Work instruction ▸
Could you edit the items from the line with "photo: a measuring" to the line with "Answer: mL 780" so that "measuring cylinder" becomes "graduated cylinder", with nothing else changed?

Extracted material ▸
[Start of Attachment]

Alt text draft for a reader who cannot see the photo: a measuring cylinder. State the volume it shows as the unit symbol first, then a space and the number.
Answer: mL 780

[End of Attachment]
[Start of Attachment]

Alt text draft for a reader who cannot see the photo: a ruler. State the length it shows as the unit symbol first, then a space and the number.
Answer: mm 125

[End of Attachment]
[Start of Attachment]

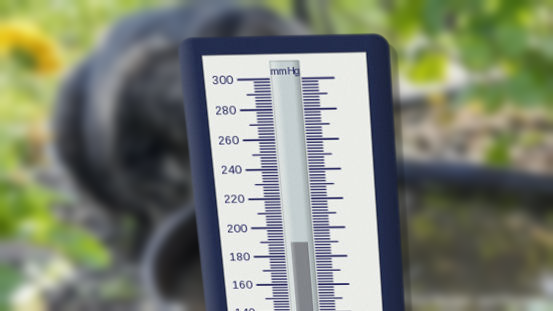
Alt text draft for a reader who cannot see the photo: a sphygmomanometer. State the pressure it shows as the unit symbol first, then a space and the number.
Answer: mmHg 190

[End of Attachment]

Answer section ▸
Alt text draft for a reader who cannot see the photo: a graduated cylinder. State the volume it shows as the unit symbol first, then a space and the number.
Answer: mL 780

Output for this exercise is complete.